Reminder – contractual interest must be a "substantial remedy" for late payment
Those negotiating contracts should remember that contracts should include provisions for the payment of interest that constitute a substantial remedy for late payment. If they do not, future late payments might be subject to the Late Payment of Commercial Debts (Interest) Act 1998 (the Debts Act).
The decision in John Sisk & Son Ltd v. Carmel Building Services Ltd  EWHC 806 (TCC) is a useful reminder that the courts will uphold the Debts Act, and impose statutory interest on late payers under the Debts Act, if their contract interest provisions are not a substantial remedy.
In Sisk, the parties had been involved in an arbitration in which the arbitrator had awarded to Carmel the sum of £975,965.48 plus VAT and compensation for late payment. He had also awarded interest on the late payment of £975,965.48, which amounted to £359,329.10 under the Debts Act.
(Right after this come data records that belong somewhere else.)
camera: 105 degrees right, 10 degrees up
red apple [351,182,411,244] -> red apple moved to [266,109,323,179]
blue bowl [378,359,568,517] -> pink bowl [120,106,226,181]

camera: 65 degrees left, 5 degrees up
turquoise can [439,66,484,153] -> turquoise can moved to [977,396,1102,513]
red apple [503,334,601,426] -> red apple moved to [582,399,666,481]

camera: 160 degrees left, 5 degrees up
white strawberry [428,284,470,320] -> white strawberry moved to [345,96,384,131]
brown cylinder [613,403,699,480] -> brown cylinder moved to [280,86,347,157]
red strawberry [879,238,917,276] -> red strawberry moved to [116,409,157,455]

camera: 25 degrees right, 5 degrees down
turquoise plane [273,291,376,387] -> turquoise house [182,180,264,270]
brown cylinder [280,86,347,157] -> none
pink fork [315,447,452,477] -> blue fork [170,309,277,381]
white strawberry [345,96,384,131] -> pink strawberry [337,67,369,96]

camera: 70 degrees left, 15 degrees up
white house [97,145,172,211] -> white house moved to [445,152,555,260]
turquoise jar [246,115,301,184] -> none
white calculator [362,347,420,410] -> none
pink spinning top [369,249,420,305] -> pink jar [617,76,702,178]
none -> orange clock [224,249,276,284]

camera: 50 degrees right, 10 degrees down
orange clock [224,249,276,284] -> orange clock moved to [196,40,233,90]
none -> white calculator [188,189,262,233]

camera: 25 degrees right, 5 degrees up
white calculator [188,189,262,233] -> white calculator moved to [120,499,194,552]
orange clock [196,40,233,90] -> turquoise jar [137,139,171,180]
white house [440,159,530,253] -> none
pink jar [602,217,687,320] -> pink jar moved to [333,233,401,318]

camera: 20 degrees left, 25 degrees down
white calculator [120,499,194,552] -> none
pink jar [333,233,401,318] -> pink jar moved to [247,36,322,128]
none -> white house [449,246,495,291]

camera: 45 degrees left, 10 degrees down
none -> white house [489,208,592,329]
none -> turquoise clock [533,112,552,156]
Sisk appealed the award (on a point of law) arguing that the contract contained a substantial remedy for the late payment of debt and that therefore the Debts Act did not apply.
The parties had amended the interest provision in their contract (clause 4.10.5 of the JCT Conditions of Sub-Contract, 2005 Edition, Revision 1 2007 (SBCSub/C)) to read the contractor "may (but shall not be obliged to) pay interest".
The arbitrator had found that that this interest provision was an optional payment regime for the payment of interest and was not a "substantial contractual remedy" for late payment for the purpose of section 8(4) of the Debts Act. It was therefore void and interest was to be calculated under the provisions of the Debts Act.
Take care when drafting or amending interest provisions in contracts to ensure that they do not offer anything less than a substantial contract remedy for late payment. Otherwise, be aware that the Debts Act will apply and statutory interest will be payable anyway.